_Brief_
From the line containing "SPORTS D'HIVER" down to the final line of the entries below, restate each line word for word and add nothing.

_Raw data_

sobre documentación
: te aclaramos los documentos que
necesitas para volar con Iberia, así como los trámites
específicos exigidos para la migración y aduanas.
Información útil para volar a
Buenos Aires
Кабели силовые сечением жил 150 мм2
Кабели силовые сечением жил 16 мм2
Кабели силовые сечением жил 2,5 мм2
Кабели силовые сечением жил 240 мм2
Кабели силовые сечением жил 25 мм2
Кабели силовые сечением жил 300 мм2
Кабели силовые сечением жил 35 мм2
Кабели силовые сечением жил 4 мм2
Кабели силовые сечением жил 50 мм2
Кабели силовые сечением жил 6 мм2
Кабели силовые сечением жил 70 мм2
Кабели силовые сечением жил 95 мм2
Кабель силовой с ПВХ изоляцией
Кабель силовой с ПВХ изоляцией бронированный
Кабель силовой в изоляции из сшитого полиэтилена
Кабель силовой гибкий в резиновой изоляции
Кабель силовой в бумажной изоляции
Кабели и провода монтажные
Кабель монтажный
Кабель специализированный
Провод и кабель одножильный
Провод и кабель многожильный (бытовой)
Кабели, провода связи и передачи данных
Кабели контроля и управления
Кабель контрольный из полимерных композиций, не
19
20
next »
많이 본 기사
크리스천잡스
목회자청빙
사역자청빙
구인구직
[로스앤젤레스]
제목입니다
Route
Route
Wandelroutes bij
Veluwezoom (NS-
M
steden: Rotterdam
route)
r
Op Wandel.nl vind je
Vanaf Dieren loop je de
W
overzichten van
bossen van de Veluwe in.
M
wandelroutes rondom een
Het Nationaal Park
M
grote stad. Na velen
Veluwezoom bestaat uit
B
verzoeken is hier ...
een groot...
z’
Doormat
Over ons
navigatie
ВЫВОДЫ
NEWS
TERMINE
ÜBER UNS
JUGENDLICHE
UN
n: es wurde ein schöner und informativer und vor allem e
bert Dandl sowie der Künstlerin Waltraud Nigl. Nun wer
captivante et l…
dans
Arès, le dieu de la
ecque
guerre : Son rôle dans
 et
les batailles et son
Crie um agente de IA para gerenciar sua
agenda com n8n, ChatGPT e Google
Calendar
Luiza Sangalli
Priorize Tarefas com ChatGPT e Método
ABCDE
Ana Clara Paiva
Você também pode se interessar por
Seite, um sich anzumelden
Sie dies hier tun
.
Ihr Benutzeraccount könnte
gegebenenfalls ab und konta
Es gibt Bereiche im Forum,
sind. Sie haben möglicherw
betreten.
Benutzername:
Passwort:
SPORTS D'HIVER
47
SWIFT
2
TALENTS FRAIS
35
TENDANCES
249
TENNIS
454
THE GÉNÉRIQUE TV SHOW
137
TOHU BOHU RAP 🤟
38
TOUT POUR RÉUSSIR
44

_Response below_
SPORTS D'HIVER
47
SWIFT
2
TALENTS FRAIS
35
TENDANCES
249
TENNIS
454
THE GÉNÉRIQUE TV SHOW
137
TOHU BOHU RAP 🤟
38
TOUT POUR RÉUSSIR
44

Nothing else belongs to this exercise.